The result of this is unsurprising. As the central clique’s behaviour has become worse and more  persistent, people with interesting, thoughtful things to say have gradually stopped making blog posts. What’s the point? They know what will happen. The real discussion happens one-to-one in exchanges of inbox messages, and blog posts are made almost entirely by the blog clique. There are also occasional posts by new members who don’t yet know the situation. They generally post once or twice, become very angry at the way these are treated, then give up posting.

Adults

I find the situation puzzling. People supposedly go there for various kinds of sexy and social interaction, but the behaviour is the total opposite of sexy and quite antisocial. It’s an “adult site”, intended to be visited only by adults, but the behaviour is that of the playground and anything but adult.

What, then, is an adult? The disruptive users seem to think it means “someone who is allowed to do whatever they like”. I disagree. I think an adult, among other things, is someone who

  • is responsible for their own actions
  • is able to control their behaviour appropriately for a given situation
  • uses their intelligence as well as their emotions
  • can understand the effect of their actions on others and behave accordingly.

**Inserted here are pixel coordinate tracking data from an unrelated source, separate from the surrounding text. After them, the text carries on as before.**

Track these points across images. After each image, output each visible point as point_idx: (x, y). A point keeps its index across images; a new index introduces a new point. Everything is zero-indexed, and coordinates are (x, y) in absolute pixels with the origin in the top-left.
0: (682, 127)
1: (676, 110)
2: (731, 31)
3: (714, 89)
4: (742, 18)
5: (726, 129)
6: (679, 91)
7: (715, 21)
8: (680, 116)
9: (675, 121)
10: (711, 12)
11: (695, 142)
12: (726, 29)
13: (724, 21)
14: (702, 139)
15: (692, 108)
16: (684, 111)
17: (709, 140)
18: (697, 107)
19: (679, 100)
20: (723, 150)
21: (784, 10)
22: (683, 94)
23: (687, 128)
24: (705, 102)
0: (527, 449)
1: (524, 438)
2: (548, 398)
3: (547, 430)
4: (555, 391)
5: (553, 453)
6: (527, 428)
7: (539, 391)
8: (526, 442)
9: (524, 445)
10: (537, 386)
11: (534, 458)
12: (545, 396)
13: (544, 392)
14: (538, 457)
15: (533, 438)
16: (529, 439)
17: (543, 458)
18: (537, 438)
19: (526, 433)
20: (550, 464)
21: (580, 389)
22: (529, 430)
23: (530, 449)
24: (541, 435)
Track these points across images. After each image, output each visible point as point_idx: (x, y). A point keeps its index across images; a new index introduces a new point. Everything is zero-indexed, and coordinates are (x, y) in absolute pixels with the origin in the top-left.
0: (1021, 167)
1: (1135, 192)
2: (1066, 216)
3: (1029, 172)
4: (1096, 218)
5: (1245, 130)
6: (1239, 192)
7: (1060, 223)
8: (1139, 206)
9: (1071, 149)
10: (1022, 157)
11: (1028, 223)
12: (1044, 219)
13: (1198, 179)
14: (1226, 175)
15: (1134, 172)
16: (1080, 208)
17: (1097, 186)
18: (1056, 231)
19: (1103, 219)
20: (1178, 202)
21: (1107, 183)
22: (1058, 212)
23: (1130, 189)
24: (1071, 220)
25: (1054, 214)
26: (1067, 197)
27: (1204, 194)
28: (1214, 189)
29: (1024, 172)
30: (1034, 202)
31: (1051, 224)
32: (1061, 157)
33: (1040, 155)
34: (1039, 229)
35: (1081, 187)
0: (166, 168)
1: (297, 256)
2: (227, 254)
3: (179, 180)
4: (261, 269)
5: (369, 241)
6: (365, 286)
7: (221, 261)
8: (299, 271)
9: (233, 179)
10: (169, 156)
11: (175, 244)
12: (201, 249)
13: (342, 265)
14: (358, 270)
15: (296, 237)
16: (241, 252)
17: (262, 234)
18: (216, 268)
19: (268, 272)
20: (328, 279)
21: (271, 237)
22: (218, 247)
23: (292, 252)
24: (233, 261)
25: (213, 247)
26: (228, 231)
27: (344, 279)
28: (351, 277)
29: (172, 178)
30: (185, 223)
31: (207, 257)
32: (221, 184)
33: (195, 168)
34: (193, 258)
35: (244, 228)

And for reasons which should be obvious, I think that a site where erotic interactions take place requires people to behave in a more, not less, adult way, out of respect for each other’s sexuality and in order to create a safe atmosphere where such intimacy can take place. The strangest thing to me is that people will go to an adult site, behave in a way which makes adult interaction impossible, then use its adult nature to justify their behaviour. Why go somewhere then sabotage the thing you’re there for? It makes no sense.

I think an adult community does in fact require its members to behave like adults.

Note

Please feel free to comment. But if you happen to know which site I’m talking about, please don’t mention its name—I want this to be a place for free discussion, not a place for stirring up animosity between individuals.